In Paciran, there are no Christians except for me. The nearest church is an hour or so away in Tuban. While I didn’t attend church for Easter, I was there in spirit. If I did attend church, it might have been a risky ordeal — it is considered a risk by a number of people, including the Canadian Embassy in Indonesia:
“There have been a number of terrorist attacks in recent years in Jakarta and on Bali, resulting in significant loss of life to both foreigners and Indonesians. While effective counterterrorism measures by Indonesian authorities have reduced the risk of terrorist attacks, terrorist cells are believed to still exist and could have the capacity to carry out attacks anywhere in the country. Canadians in Indonesia should be particularly vigilant in the lead-up to and during Easter celebrations.”

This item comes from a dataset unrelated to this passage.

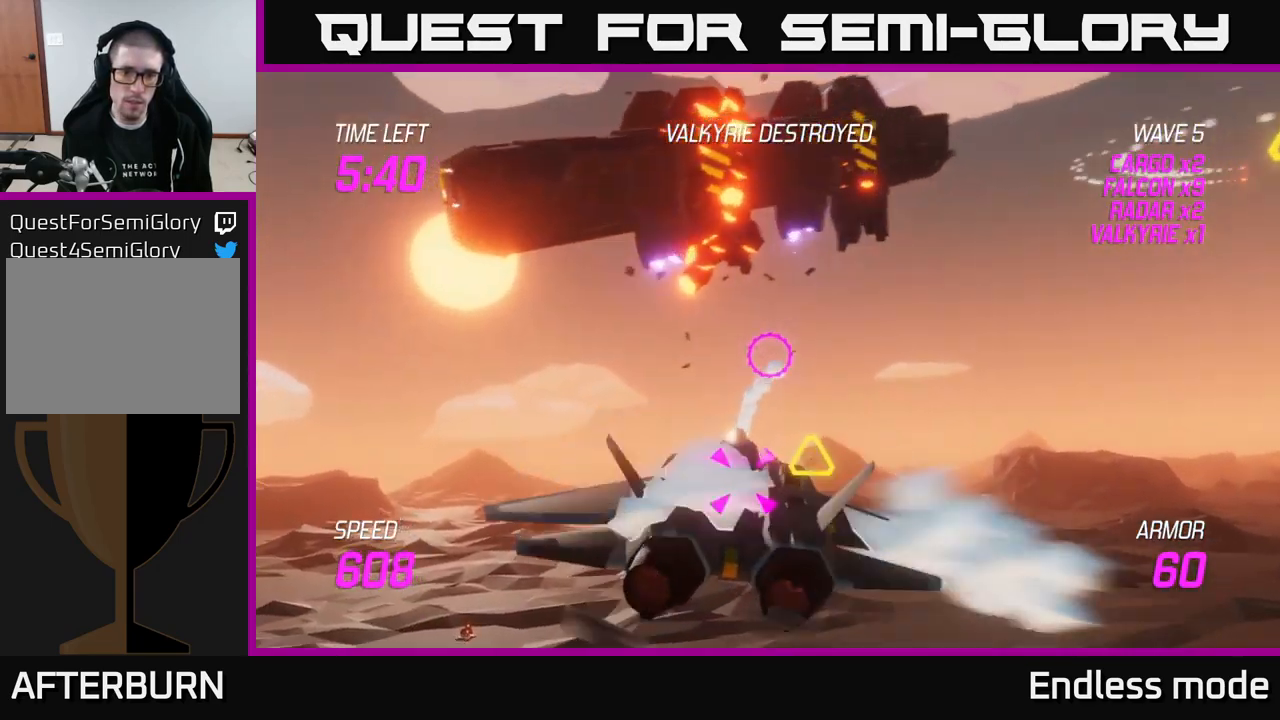
{"buttons": ["R2"], "left_stick": "center", "right_stick": "center", "events": [[100, "R2", "down"], [217, "R2", "up"], [217, "left_stick", "center"], [284, "R2", "down"], [367, "left_stick", "right"], [384, "R2", "up"], [467, "R2", "down"], [501, "left_stick", "center"]]}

And speaking of terrorists, a common question I get here is “what do you think about terrorists?” Once I was asked this on the back of a motorbike. I decided not to try to explain the details of this loaded question while the wind was blowing the words from my face. Mostly, I just answer that the idea that Indonesia is “full of terrorists” that this is a stereotype that foreigners may have of Indonesia, just as Indonesians perceive all bules to eat only bread and milk. WHAT?! You don’t eat rice 3x a day?? Then you just eat bread and milk? I think they are more shocked because they don’t know what good bread or fresh milk actually tastes like. Most of the bread here is sweet white bread, and most of the milk is UHT.

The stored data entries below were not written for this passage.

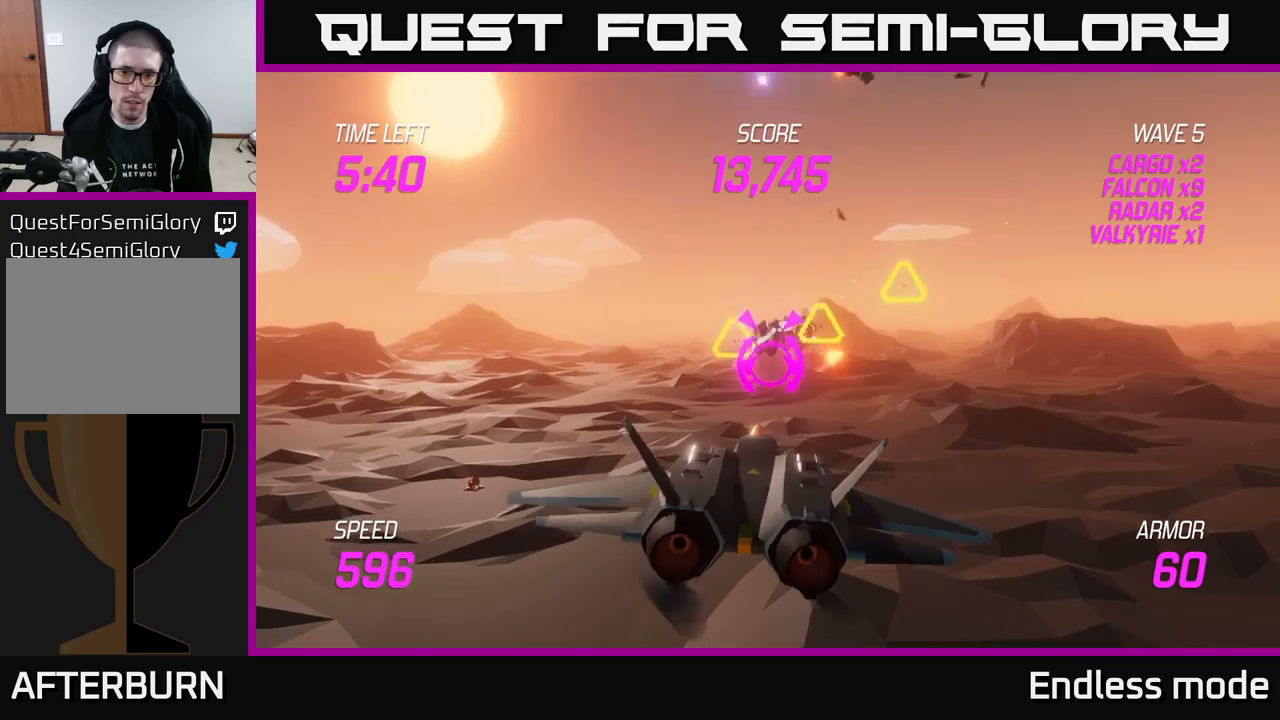
{"buttons": [], "left_stick": "center", "right_stick": "center", "events": [[100, "R2", "up"], [150, "R2", "down"], [266, "R2", "up"], [366, "R2", "down"], [400, "left_stick", "left"], [483, "R2", "up"], [500, "left_stick", "center"]]}
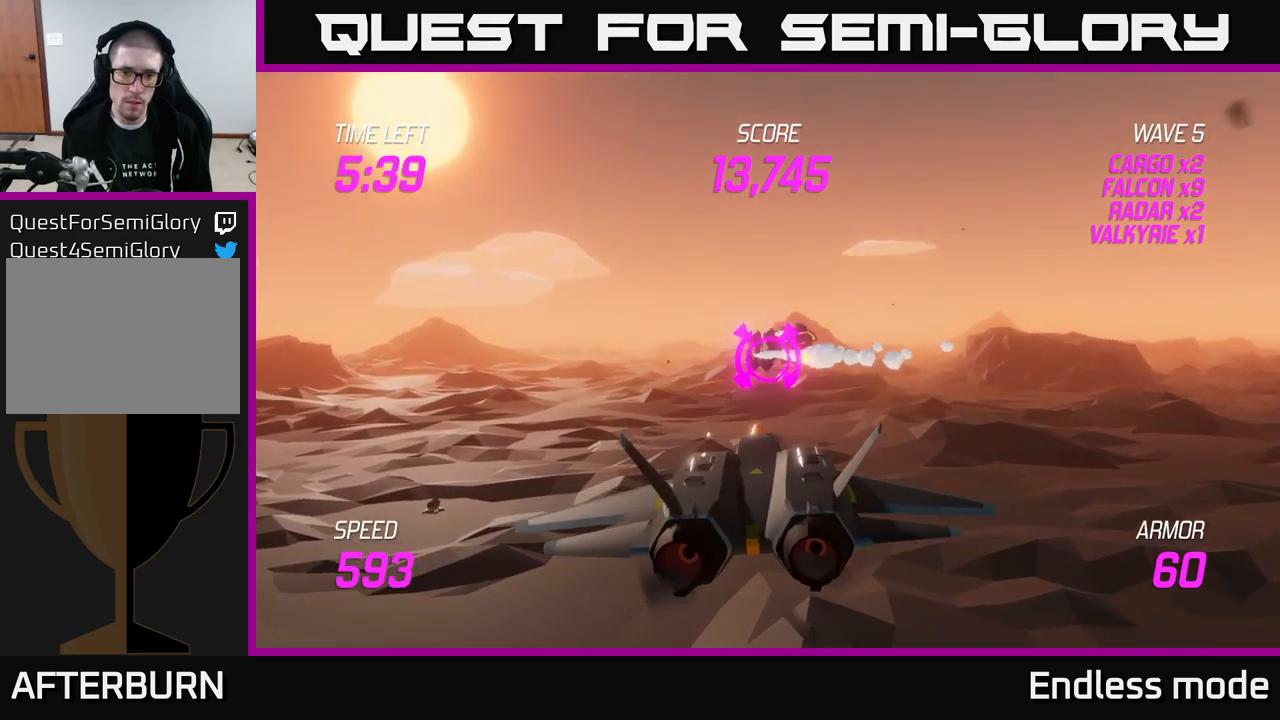
{"buttons": ["R2"], "left_stick": "center", "right_stick": "center", "events": [[33, "left_stick", "right"], [50, "R2", "down"], [150, "R2", "up"], [166, "left_stick", "center"], [250, "R2", "down"], [366, "R2", "up"], [433, "R2", "down"]]}
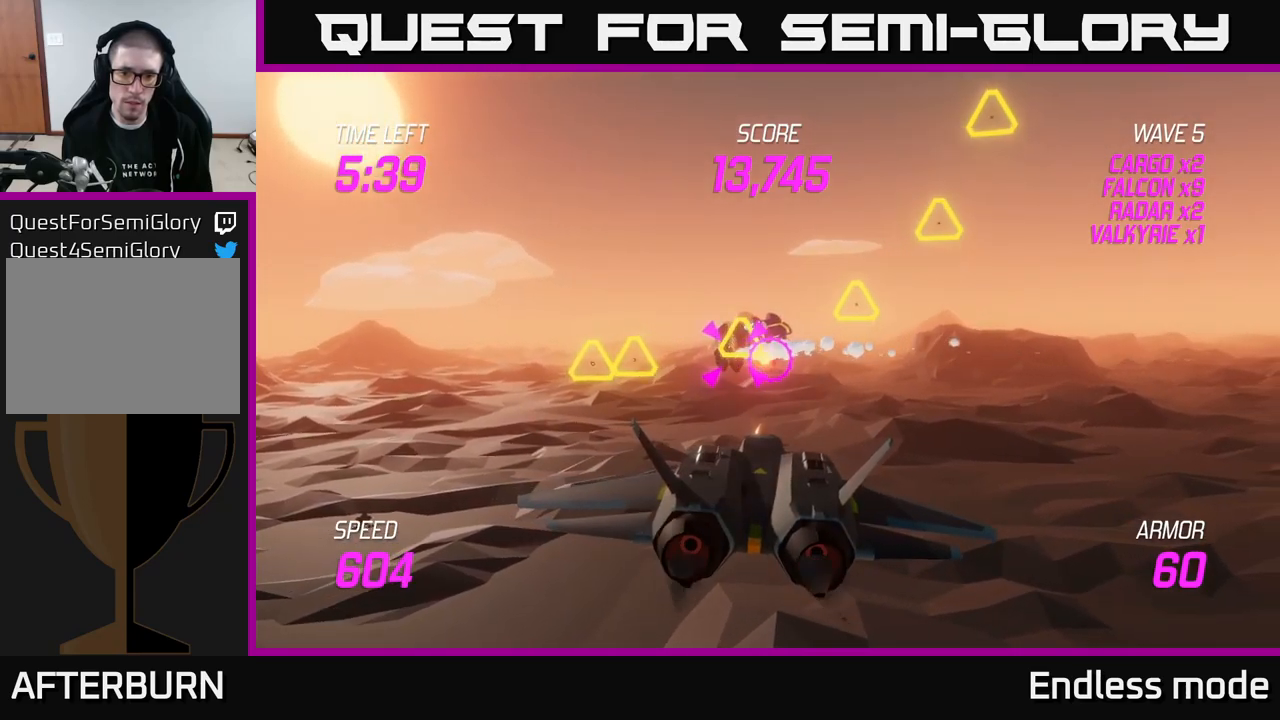
{"buttons": ["L2"], "left_stick": "down-left", "right_stick": "center", "events": [[33, "R2", "up"], [133, "R2", "down"], [250, "R2", "up"], [333, "R2", "down"], [366, "left_stick", "down-left"], [433, "L2", "down"], [433, "R2", "up"]]}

The concept of “stereotype” is sometimes hard to explain — often I hear things that simply are not true, but are just ideas planted by Hollywood of what “Amerika” is like. And then this is what is taken to actually be the case. So people in the West all have “free sex” and they all eat only “bread and milk”. And then this affects what people think of MY thinking — that I also think in “stereotypes”, that Indonesian muslims are all evil terrorists. But of course they aren’t — I assure them that I feel safe here; really, I have not had any problems relating to ‘terrorism’ at all living here for the past 8 months (besides seeing white spots from all the pictures being taken of me).

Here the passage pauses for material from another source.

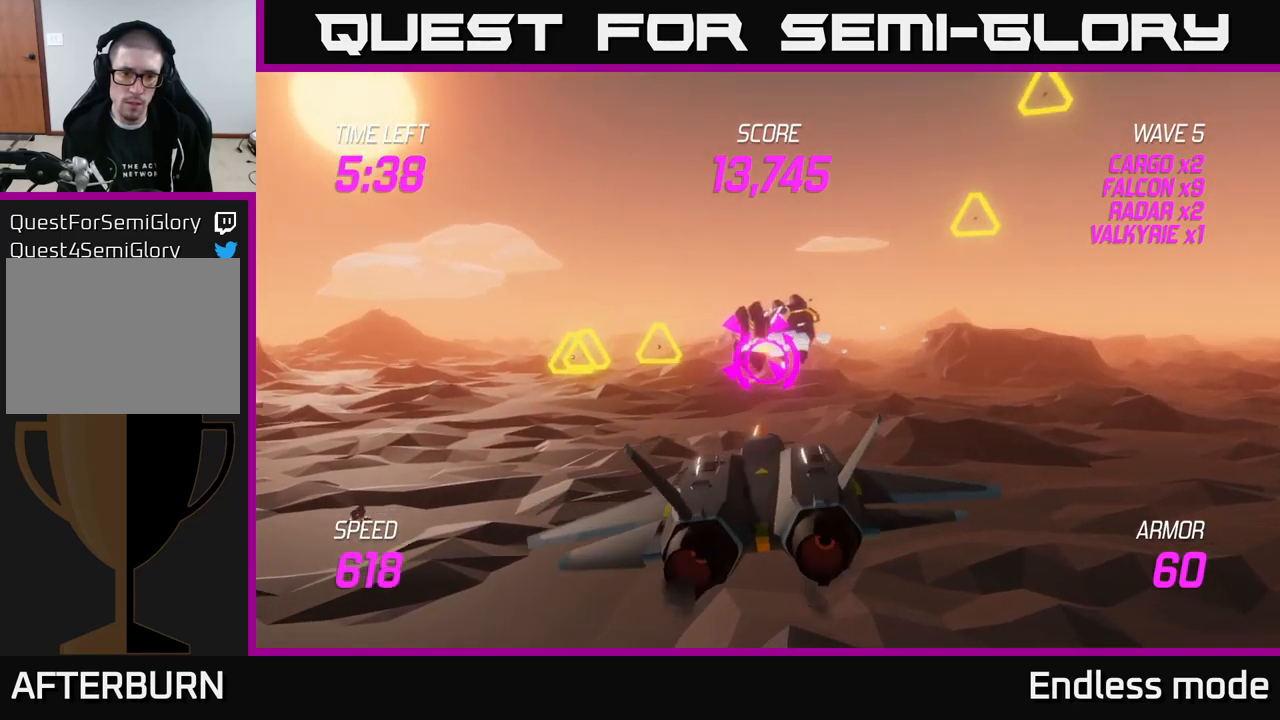
{"buttons": ["R2"], "left_stick": "down-left", "right_stick": "center", "events": [[33, "L2", "up"], [50, "R2", "down"], [150, "L2", "down"], [216, "R2", "up"], [233, "L2", "up"], [316, "L2", "down"], [400, "R2", "down"], [433, "L2", "up"]]}
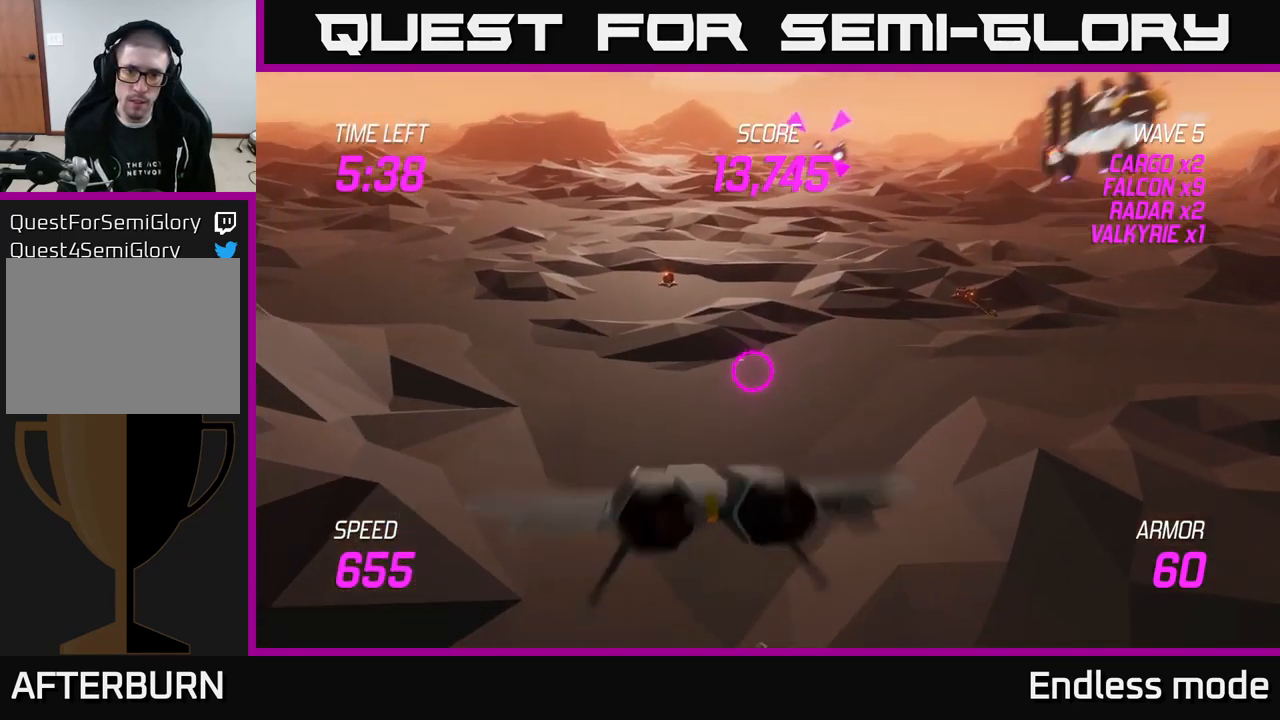
{"buttons": [], "left_stick": "up", "right_stick": "center", "events": [[33, "L2", "down"], [33, "R2", "up"], [33, "left_stick", "left"], [133, "L2", "up"], [150, "R2", "down"], [166, "left_stick", "up-left"], [216, "L2", "down"], [266, "R2", "up"], [333, "L2", "up"], [416, "L2", "down"], [433, "left_stick", "up"], [500, "L2", "up"]]}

So Indonesians are able to understand that I may have the stereotype that there are a lot of terrorists here, and they explain that this is not true. I agree. Usually right after saying “what do you think of terrorists?”, the second statement is that “we are not all terrorists here”. But going the other way around is harder somehow — I mean, I feel it’s harder for me to tell Indonesians that the stereotypes that they have of “Amerika” is what it is: a stereotype, so it’s not necessarily true for everyone, but only a perception, even though they themselves understand the concept of a stereotype. So you just eat bread and milk then? I think it’s hard to understand the unknown, especially when the only ‘real’ connection to ‘Amerika’ is through Hollywood films (that may or may not have been censored to not show the “free sex”).